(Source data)
____________________

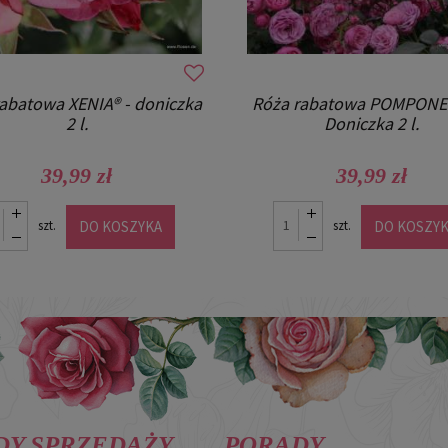
abatowa XENIA® - doniczka
Róża rabatowa POMPONEL
2 l.
Doniczka 2 l.
39,99 zł
39,99 zł
DO KOSZYKA
DO KOSZY
szt.
szt.
DY SPRZEDAŻY
PORADY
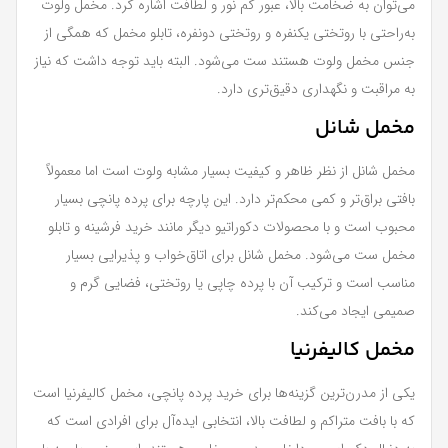
می‌توان به ضخامت بالا، عبور کم نور و لطافت اشاره کرد. مخمل ولوت
به‌راحتی با روتختی یکنفره و روتختی دونفره، تابلو مخمل که همگی از
جنس مخمل ولوت هستند ست می‌شود. البته باید توجه داشت که نیاز
به مراقبت و نگهداری دقیق‌تری دارد.
مخمل شانل
مخمل شانل از نظر ظاهر و کیفیت بسیار مشابه ولوت است اما معمولاً
بافتی براق‌تر و کمی محکم‌تر دارد. این پارچه برای پرده پانچی بسیار
محبوب است و با محصولات دکوراتیو دیگر مانند خرید فرشینه و تابلو
مخمل ست می‌شود. مخمل شانل برای اتاق‌خواب و پذیرایی بسیار
مناسب است و ترکیب آن با پرده چاپی یا روتختی، فضایی گرم و
صمیمی ایجاد می‌کند.
مخمل کالیفرنیا
یکی از مدرن‌ترین گزینه‌ها برای خرید پرده پانچی، مخمل کالیفرنیا است
که با بافت متراکم و لطافت بالا، انتخابی ایده‌آل برای افرادی است که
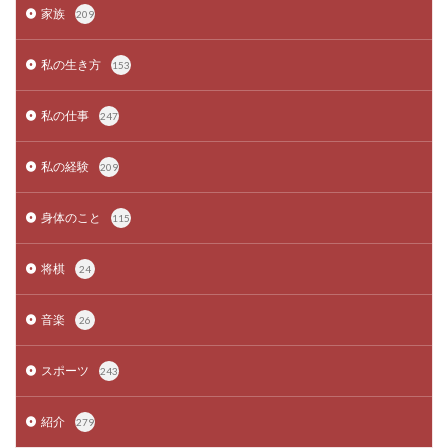
家族
209
私の生き方
153
私の仕事
247
私の経験
209
身体のこと
115
将棋
24
音楽
26
スポーツ
243
紹介
279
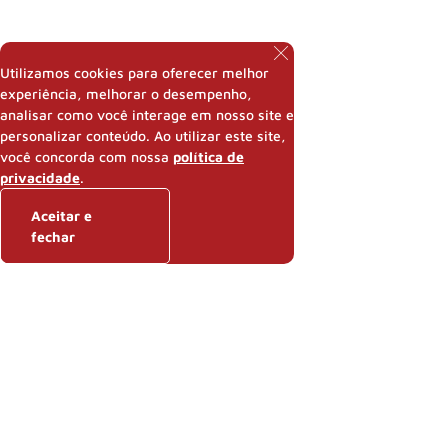
Utilizamos cookies para oferecer melhor
experiência, melhorar o desempenho,
analisar como você interage em nosso site e
personalizar conteúdo. Ao utilizar este site,
você concorda com nossa
política de
privacidade
.
Aceitar e
fechar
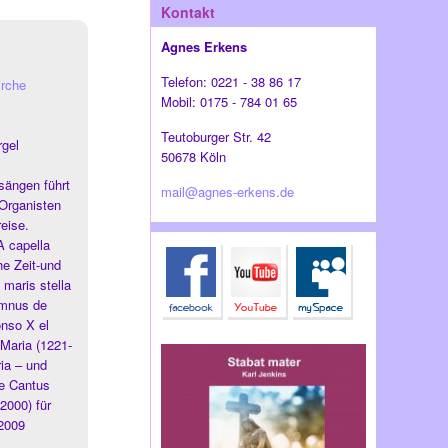
Kontakt
Agnes Erkens
Telefon: 0221 - 38 86 17
irche
Mobil: 0175 - 784 01 65
Teutoburger Str. 42
gel
50678 Köln
sängen führt
mail@agnes-erkens.de
Organisten
eise.
A capella
e Zeit-und
maris stella
ymnus de
onso X el
 Maria (1221-
ia – und
ie Cantus
2000) für
 2009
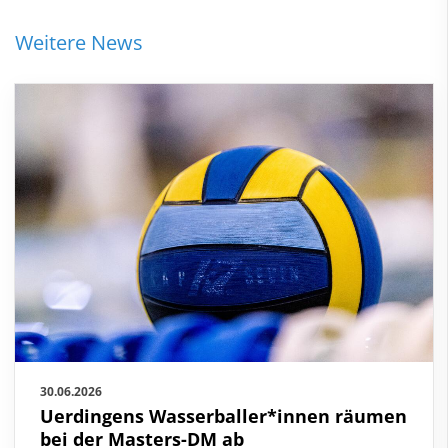
Weitere News
30.06.2026
Uerdingens Wasserballer*innen räumen
bei der Masters-DM ab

____________________

# Problem description:
Omitting all pictures, copy the preceding entries without any alteration.

# Output for this task:
abatowa XENIA® - doniczka
Róża rabatowa POMPONEL
2 l.
Doniczka 2 l.
39,99 zł
39,99 zł
DO KOSZYKA
DO KOSZY
szt.
szt.
DY SPRZEDAŻY
PORADY
می‌توان به ضخامت بالا، عبور کم نور و لطافت اشاره کرد. مخمل ولوت
به‌راحتی با روتختی یکنفره و روتختی دونفره، تابلو مخمل که همگی از
جنس مخمل ولوت هستند ست می‌شود. البته باید توجه داشت که نیاز
به مراقبت و نگهداری دقیق‌تری دارد.
مخمل شانل
مخمل شانل از نظر ظاهر و کیفیت بسیار مشابه ولوت است اما معمولاً
بافتی براق‌تر و کمی محکم‌تر دارد. این پارچه برای پرده پانچی بسیار
محبوب است و با محصولات دکوراتیو دیگر مانند خرید فرشینه و تابلو
مخمل ست می‌شود. مخمل شانل برای اتاق‌خواب و پذیرایی بسیار
مناسب است و ترکیب آن با پرده چاپی یا روتختی، فضایی گرم و
صمیمی ایجاد می‌کند.
مخمل کالیفرنیا
یکی از مدرن‌ترین گزینه‌ها برای خرید پرده پانچی، مخمل کالیفرنیا است
که با بافت متراکم و لطافت بالا، انتخابی ایده‌آل برای افرادی است که
家族
209
私の生き方
153
私の仕事
247
私の経験
209
身体のこと
115
将棋
24
音楽
26
スポーツ
243
紹介
279
Utilizamos cookies para oferecer melhor
experiência, melhorar o desempenho,
analisar como você interage em nosso site e
personalizar conteúdo. Ao utilizar este site,
você concorda com nossa
política de
privacidade
.
Aceitar e
fechar
Kontakt
Agnes Erkens
Telefon: 0221 - 38 86 17
irche
Mobil: 0175 - 784 01 65
Teutoburger Str. 42
gel
50678 Köln
sängen führt
mail@agnes-erkens.de
Organisten
eise.
A capella
e Zeit-und
maris stella
ymnus de
onso X el
 Maria (1221-
ia – und
ie Cantus
2000) für
 2009
Weitere News
30.06.2026
Uerdingens Wasserballer*innen räumen
bei der Masters-DM ab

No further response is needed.